Exercise details =
After locating the line with "fx_px: 1498" in the data that follows, return it and every later line exactly, up to and including the line with "focal_35mm: 44".

Dataset entries:
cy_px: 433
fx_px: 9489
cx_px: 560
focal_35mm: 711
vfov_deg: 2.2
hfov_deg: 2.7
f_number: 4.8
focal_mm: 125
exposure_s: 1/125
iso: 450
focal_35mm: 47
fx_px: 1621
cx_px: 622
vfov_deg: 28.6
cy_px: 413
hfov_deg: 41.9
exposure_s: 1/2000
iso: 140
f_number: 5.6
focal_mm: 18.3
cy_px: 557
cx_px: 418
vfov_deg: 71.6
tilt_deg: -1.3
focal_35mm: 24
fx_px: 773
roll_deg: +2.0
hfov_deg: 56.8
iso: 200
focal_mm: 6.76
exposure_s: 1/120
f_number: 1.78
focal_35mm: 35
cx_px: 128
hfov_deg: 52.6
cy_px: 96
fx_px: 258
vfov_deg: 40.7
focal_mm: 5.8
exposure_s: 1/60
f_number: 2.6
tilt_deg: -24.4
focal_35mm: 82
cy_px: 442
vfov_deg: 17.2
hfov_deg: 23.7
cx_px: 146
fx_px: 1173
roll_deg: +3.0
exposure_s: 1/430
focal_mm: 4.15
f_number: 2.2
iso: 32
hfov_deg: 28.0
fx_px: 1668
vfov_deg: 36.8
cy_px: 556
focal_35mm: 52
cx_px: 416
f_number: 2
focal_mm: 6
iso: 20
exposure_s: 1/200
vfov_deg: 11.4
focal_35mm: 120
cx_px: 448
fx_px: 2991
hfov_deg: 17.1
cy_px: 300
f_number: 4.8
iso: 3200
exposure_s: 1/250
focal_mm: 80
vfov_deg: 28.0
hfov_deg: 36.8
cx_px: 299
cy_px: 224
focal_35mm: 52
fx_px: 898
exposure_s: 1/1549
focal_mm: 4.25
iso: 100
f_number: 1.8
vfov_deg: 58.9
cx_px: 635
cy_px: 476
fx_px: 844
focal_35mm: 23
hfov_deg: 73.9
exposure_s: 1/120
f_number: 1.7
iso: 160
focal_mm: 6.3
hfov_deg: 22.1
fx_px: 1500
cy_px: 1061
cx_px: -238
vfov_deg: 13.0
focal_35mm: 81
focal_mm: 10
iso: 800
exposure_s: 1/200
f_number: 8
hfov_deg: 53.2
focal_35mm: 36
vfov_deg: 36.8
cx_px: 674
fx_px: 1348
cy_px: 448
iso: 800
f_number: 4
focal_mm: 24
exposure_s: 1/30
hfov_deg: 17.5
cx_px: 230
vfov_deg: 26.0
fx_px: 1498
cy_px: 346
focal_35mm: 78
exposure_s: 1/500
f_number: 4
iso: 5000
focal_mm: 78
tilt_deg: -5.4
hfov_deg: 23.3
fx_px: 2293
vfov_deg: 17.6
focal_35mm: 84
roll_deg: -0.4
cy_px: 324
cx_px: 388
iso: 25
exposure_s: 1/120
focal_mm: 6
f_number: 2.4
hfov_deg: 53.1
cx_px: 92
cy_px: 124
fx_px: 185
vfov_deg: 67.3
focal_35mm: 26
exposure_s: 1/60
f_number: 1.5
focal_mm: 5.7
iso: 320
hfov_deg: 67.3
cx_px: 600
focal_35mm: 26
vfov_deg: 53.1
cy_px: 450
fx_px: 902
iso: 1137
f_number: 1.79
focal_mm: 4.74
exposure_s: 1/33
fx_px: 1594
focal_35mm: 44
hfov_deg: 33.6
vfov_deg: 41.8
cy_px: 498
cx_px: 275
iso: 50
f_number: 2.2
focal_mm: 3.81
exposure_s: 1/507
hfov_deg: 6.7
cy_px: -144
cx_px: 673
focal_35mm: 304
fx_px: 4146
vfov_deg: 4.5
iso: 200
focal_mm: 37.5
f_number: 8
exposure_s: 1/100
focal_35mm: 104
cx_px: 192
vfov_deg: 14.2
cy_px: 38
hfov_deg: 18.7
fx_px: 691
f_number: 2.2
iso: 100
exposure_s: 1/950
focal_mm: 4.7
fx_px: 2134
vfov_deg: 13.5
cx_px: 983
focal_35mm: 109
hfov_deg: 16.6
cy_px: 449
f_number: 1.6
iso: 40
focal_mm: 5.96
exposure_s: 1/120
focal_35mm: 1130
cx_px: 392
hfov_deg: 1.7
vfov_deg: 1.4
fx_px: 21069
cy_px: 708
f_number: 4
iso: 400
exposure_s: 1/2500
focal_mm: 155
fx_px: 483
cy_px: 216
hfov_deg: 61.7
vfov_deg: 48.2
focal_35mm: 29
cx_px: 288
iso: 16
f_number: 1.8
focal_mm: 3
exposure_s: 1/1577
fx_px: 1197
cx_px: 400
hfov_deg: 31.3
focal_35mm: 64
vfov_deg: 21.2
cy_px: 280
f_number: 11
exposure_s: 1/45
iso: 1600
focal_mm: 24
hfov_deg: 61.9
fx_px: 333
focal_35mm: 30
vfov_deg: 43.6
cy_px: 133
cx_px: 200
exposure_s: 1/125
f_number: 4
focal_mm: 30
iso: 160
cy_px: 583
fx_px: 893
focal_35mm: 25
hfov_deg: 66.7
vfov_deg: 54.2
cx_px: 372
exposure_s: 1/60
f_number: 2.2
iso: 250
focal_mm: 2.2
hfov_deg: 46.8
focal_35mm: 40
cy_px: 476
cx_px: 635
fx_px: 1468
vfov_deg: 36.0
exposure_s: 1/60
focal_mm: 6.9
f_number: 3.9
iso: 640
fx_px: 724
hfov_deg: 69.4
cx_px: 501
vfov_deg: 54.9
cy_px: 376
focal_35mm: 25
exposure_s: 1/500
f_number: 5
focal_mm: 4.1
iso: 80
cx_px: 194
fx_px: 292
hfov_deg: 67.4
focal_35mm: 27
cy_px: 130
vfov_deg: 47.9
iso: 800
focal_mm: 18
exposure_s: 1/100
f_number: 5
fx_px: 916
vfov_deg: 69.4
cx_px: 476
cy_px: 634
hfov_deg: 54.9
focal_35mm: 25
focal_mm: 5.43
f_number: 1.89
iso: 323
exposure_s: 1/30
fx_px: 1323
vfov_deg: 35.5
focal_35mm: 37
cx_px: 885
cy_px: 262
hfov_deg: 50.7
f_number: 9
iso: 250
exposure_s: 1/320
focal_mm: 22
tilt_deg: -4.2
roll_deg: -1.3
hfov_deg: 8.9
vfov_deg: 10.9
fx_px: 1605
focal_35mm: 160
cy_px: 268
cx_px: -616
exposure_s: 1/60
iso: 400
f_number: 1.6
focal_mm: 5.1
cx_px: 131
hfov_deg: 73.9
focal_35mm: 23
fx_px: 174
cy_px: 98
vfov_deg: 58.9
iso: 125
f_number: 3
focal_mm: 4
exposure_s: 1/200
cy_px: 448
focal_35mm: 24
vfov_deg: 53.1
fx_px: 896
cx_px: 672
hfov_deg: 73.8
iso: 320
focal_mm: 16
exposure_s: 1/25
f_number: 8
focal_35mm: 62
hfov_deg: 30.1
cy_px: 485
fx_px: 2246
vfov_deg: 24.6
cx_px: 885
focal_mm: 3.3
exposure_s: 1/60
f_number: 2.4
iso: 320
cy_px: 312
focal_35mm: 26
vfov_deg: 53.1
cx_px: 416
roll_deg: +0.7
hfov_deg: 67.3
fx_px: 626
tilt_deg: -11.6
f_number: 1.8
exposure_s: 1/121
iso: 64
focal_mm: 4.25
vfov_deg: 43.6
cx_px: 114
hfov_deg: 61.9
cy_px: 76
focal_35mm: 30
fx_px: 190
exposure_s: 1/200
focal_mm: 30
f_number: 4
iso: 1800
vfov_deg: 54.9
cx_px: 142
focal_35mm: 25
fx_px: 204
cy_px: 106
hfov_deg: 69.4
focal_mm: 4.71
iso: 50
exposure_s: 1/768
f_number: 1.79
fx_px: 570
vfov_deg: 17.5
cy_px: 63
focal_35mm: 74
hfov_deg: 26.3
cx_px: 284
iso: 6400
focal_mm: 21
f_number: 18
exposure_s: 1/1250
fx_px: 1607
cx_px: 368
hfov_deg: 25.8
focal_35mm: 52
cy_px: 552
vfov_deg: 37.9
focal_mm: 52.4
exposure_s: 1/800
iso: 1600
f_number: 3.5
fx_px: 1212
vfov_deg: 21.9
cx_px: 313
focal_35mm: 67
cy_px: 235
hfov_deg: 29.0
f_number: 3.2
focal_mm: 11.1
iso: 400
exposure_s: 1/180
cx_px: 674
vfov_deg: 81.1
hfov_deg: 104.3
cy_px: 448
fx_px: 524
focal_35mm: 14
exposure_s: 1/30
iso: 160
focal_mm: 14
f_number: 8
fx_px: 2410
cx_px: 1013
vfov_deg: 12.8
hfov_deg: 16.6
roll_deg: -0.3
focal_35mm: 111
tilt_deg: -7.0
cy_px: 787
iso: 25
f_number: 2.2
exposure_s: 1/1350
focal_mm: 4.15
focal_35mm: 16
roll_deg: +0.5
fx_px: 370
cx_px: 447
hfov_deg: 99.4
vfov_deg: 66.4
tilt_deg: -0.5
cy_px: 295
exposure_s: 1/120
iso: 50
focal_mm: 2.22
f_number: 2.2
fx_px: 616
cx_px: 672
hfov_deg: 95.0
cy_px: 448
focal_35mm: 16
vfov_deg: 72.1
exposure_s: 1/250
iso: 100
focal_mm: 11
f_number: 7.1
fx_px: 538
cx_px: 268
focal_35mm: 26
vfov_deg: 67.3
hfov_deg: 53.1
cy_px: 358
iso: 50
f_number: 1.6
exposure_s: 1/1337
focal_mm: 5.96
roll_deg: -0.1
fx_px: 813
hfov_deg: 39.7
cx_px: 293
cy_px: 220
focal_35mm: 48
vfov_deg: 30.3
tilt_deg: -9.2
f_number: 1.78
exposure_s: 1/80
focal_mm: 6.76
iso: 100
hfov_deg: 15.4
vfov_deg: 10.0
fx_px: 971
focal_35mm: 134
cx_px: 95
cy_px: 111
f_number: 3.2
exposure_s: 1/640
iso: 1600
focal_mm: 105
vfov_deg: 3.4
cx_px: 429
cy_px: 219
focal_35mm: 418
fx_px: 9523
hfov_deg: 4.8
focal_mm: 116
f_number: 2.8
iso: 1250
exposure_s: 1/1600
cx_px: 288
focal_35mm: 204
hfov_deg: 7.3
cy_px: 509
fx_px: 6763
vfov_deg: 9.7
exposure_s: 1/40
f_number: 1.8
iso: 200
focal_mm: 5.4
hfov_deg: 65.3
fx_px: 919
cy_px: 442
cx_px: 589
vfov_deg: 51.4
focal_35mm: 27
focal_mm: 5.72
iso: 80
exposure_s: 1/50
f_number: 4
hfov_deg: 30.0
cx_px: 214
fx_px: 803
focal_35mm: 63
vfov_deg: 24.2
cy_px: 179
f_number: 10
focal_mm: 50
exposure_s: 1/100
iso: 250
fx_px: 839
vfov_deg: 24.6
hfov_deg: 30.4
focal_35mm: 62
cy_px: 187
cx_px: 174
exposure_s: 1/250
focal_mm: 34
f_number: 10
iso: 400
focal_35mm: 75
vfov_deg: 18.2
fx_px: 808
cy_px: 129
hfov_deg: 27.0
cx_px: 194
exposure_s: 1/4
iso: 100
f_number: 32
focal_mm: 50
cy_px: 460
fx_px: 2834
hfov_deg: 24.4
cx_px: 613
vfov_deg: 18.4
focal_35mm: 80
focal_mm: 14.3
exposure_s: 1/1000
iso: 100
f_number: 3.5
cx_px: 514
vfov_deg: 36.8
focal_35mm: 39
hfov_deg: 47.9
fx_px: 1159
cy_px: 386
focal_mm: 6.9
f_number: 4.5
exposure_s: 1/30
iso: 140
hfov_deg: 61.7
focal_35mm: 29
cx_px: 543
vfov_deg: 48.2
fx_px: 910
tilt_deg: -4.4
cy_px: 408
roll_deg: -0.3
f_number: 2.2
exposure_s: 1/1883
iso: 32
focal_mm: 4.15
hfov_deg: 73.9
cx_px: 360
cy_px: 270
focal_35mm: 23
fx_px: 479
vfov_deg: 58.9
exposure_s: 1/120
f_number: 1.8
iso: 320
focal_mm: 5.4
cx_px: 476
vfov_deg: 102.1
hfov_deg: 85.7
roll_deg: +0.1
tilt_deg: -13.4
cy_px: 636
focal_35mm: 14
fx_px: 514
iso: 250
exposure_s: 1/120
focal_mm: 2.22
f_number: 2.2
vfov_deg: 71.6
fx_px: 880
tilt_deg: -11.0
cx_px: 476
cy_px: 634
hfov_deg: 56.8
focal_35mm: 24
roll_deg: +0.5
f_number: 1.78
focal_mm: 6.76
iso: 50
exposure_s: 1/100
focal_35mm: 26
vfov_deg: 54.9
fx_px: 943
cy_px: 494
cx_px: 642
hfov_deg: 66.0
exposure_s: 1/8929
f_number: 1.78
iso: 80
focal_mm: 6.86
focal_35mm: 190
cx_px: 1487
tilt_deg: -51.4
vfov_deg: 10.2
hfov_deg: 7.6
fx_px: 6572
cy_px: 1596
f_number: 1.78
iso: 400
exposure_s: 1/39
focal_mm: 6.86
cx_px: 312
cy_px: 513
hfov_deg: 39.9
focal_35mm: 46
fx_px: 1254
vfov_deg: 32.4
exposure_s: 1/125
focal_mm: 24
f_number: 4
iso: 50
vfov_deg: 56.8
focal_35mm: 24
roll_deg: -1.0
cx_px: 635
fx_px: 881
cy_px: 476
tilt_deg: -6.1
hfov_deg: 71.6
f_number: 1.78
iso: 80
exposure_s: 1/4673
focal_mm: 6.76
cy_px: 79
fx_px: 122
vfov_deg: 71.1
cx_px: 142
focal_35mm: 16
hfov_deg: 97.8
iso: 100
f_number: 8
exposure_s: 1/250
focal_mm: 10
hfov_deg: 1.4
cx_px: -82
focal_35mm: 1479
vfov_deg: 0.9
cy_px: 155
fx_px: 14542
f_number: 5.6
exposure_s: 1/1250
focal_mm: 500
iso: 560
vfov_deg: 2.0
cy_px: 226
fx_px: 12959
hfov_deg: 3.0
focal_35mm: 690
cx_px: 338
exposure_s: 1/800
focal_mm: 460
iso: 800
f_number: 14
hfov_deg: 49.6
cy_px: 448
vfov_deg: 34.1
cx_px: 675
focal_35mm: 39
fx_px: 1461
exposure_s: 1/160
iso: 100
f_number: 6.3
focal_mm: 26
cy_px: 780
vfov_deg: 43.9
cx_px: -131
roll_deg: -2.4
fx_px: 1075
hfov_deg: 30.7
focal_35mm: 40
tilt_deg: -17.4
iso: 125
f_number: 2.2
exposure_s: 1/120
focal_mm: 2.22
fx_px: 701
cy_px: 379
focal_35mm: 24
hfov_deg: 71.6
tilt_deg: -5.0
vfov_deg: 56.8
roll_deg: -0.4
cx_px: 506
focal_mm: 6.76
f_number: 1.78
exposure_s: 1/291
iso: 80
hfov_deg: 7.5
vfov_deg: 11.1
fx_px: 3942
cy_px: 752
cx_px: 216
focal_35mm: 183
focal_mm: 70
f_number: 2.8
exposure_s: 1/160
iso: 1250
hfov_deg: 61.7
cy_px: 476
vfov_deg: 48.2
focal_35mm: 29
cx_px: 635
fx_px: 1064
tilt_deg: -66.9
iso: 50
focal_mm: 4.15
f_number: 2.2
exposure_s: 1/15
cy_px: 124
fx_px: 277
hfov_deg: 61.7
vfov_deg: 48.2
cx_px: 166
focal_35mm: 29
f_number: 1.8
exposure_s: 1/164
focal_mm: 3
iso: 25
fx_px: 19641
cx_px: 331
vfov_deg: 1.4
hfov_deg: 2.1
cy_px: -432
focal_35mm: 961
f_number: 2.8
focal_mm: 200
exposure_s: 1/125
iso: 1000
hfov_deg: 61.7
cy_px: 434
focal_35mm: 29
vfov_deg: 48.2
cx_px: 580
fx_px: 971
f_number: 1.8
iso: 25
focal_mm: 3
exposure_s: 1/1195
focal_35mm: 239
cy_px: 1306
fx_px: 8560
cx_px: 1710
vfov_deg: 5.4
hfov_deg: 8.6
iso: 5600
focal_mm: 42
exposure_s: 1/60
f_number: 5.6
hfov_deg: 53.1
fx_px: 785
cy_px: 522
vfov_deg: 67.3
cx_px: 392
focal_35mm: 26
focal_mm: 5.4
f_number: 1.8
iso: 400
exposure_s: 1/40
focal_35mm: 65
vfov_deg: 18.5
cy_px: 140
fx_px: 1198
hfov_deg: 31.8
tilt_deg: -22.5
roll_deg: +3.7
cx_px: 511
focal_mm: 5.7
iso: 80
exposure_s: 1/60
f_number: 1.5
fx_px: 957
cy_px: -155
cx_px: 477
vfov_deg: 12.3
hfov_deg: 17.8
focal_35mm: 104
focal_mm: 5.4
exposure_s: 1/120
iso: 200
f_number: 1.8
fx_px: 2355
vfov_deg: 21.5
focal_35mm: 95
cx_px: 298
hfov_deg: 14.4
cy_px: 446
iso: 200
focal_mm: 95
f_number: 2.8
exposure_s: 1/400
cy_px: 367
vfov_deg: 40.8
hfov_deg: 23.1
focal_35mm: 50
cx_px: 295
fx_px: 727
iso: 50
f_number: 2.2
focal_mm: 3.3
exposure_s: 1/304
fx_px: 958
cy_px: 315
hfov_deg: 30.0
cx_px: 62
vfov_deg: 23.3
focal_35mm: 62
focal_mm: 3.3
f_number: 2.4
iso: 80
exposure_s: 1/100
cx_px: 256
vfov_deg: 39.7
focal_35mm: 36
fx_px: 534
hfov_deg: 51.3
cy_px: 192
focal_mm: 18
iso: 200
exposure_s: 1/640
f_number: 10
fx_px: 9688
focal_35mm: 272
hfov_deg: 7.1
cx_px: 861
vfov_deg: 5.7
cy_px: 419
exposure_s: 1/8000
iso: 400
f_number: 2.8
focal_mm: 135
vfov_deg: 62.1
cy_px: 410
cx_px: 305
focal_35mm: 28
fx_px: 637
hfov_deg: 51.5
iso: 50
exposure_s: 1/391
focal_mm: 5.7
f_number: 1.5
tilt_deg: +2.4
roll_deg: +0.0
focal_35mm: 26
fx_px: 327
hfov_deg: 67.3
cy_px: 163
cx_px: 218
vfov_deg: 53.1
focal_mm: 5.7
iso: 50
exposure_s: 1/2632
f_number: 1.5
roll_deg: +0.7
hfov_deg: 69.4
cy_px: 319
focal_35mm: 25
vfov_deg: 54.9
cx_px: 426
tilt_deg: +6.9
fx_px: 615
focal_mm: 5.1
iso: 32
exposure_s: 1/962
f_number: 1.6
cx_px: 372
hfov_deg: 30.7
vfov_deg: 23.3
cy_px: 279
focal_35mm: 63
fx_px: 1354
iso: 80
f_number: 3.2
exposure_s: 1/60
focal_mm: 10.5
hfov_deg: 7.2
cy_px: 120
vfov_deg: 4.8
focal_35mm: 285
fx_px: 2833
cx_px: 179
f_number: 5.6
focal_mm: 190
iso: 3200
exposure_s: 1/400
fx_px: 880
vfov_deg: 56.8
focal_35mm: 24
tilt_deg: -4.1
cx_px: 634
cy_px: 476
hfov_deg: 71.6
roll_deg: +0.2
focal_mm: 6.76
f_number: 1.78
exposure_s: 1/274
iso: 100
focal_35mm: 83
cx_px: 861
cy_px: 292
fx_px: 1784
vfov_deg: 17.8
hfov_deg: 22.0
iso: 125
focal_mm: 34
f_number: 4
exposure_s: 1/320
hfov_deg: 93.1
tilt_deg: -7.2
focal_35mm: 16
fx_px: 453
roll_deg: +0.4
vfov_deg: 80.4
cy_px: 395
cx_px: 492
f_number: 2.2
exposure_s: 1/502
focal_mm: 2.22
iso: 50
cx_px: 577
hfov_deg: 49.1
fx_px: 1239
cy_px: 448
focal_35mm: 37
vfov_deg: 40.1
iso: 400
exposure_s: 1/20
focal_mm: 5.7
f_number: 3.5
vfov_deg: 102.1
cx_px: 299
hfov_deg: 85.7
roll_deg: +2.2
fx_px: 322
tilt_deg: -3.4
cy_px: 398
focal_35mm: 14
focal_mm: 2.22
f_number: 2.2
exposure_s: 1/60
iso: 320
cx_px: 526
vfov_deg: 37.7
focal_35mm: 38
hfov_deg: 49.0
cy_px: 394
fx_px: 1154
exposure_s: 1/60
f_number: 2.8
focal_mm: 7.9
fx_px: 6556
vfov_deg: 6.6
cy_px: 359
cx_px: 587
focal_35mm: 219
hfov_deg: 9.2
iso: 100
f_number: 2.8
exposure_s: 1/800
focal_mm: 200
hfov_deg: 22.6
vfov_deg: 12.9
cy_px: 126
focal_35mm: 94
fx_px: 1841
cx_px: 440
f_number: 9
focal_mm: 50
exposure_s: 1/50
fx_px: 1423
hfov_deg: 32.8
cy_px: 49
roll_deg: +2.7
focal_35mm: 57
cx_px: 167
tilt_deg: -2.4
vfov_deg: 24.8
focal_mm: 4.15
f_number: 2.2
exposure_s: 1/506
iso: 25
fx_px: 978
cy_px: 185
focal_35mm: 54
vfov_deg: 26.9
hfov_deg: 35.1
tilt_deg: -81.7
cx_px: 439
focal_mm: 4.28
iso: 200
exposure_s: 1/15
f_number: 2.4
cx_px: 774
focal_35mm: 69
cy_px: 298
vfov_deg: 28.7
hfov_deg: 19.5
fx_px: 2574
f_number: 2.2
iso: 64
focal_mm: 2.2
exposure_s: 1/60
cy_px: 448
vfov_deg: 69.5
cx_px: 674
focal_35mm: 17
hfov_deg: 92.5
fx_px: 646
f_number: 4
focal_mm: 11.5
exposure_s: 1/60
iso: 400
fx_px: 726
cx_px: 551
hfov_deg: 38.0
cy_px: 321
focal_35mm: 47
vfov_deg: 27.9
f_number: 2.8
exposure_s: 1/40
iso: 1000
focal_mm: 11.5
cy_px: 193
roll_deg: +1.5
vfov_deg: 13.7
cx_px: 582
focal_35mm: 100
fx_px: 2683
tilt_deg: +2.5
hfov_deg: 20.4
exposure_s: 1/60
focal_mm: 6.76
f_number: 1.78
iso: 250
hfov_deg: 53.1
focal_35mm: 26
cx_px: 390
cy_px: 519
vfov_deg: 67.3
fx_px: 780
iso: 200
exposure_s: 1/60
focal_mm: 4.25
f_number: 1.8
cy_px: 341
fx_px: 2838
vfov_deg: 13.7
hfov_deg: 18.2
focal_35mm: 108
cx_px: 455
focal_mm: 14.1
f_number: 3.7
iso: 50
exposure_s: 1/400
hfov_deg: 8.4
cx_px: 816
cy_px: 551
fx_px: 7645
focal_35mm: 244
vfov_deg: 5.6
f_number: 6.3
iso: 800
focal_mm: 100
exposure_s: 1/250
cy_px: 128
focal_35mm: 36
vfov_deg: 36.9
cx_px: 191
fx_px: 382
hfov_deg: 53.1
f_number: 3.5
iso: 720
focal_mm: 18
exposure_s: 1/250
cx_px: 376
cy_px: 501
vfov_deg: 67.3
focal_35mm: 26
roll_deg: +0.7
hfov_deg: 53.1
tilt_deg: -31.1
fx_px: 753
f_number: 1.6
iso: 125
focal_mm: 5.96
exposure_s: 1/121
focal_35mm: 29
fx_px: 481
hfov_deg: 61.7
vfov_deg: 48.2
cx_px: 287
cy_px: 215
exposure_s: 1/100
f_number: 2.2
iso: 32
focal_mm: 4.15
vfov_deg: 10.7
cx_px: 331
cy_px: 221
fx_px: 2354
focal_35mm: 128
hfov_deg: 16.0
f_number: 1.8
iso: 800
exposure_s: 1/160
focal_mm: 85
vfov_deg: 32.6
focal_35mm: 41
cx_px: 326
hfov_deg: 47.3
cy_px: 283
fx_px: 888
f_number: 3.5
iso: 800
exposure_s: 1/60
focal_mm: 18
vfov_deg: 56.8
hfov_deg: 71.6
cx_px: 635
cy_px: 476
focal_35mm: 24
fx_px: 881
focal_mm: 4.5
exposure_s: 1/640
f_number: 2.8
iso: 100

Expected answer =
fx_px: 1498
cy_px: 346
focal_35mm: 78
exposure_s: 1/500
f_number: 4
iso: 5000
focal_mm: 78
tilt_deg: -5.4
hfov_deg: 23.3
fx_px: 2293
vfov_deg: 17.6
focal_35mm: 84
roll_deg: -0.4
cy_px: 324
cx_px: 388
iso: 25
exposure_s: 1/120
focal_mm: 6
f_number: 2.4
hfov_deg: 53.1
cx_px: 92
cy_px: 124
fx_px: 185
vfov_deg: 67.3
focal_35mm: 26
exposure_s: 1/60
f_number: 1.5
focal_mm: 5.7
iso: 320
hfov_deg: 67.3
cx_px: 600
focal_35mm: 26
vfov_deg: 53.1
cy_px: 450
fx_px: 902
iso: 1137
f_number: 1.79
focal_mm: 4.74
exposure_s: 1/33
fx_px: 1594
focal_35mm: 44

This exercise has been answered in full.